I do not understand people that buy a 90k NSX or a "future" 90k HSC. For that money I get a 1999-2000 F360... ;)

As simple as that. :cool:

As a side plus: the used ones (NSX in the first case, the 360 in the second) are very close to their bottom value. For the new cars the loss will be dramatic over the coming years..
 
gheba_nsx said:
I agree a with a lot of points made her, specially with Steve. I like the NSX look a lot (it is my third one) but I do not consider it to be in the top 5 car looks.

I keep on buying them because for the money they are the best value.

I do not understand people that buy a new RX-8 or a 350Z. For that money I get a 1991-1994 NSX... :D

I do not understand people that buy a 90k NSX or a "future" 90k HSC. For that money I get a 1999-2000 F360... ;)

As simple as that. :cool:

As a side plus: the used ones (NSX in the first case, the 360 in the second) are very close to their bottom value. For the new cars the loss will be dramatic over the coming years..
And yes, Giuseppe, the last time I saw the European NSX at the 2002 Paris Mondial, it was retailed at 125k Euros and the Modena was something like 135k Euros. The current NSX is simply a laughing stock in the European market. Some people do buy them there because they are probably even more exclusive than the Enzo in Europe.
Steve
 
Dave Hardy said:
....The NSX is pretty, but when surrounded by several hundred '05 model cars, its age shows. .... She's still got what it takes, but you can't help but feel a little bad for her, as her prime is past.
Time to rename the site Lud:

NSXPastItsPrime

Or maybe more appropriately, NSXClassic
 
D'Ecosse said:
Time to rename the site Lud:

NSXPastItsPrime

Or maybe more appropriately, NSXClassic

Hi

Well I cruised downtown tonight and had people shouting "woooohoos" to me. Giving me thumbs up and coming over when in the middle of the street when I waited for green light.

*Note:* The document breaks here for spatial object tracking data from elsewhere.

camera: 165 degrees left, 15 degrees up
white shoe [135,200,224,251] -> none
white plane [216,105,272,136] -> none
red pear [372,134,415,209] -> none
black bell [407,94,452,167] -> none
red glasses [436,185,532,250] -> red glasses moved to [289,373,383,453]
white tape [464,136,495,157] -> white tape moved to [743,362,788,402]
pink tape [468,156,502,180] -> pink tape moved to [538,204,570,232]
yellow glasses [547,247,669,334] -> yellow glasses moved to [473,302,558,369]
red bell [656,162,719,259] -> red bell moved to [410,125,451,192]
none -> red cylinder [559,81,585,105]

For a "has been" car it was pretty good for my ego :biggrin:

I also had this kid coming over. He said he had been dreaming about the NSX since he played PS2 Gran Turismo 1 :biggrin: I really made his day when I let the Tubi's roar.

I would say that my car is the biggest head turner in town and thats pretty good for a 14 year old car. Well my town is not that big about 20.000 people, but what other car could I buy that do what the NSX do for both me and others? A Ferrari? Yes, but that is not going to happen.

For the same price as I payed for my NSX included all the crazy tax I can get a 1988 Ferrari 328 a 1994 Toyota Supra TT, 2001 Porsche Boxter and so on. The NSX is more rare and a better car in many ways then any of those cars.

Giuseppe is correct. Buying a new NSX is crazy when you consider what else is out there. (A new NSX is about $190.000 here).

I can not imagine buying any other car in the same league as the NSX in the future. What car could that be? And what would it cost? I must win the lottery to make that happend.

I will probably keep the NSX I have now for many years to come. Keep taking care of it like I do now and add small things to it to keep it looking fresh. Like maybe change the seat covers and things that makes the car look old.

Update the soundsystem and change the floor mats. Maybe a paint job in ten years time or so.

Still in 5 years time I can turn the key in my NSX cruise downtown and turn heads. Nobody will believe me when I tell them it is a 20 year old car. Nobody believes me now when I tell them it is 14 years old.

NSX a classic? Sure is. Past it's prime? No I do not think so.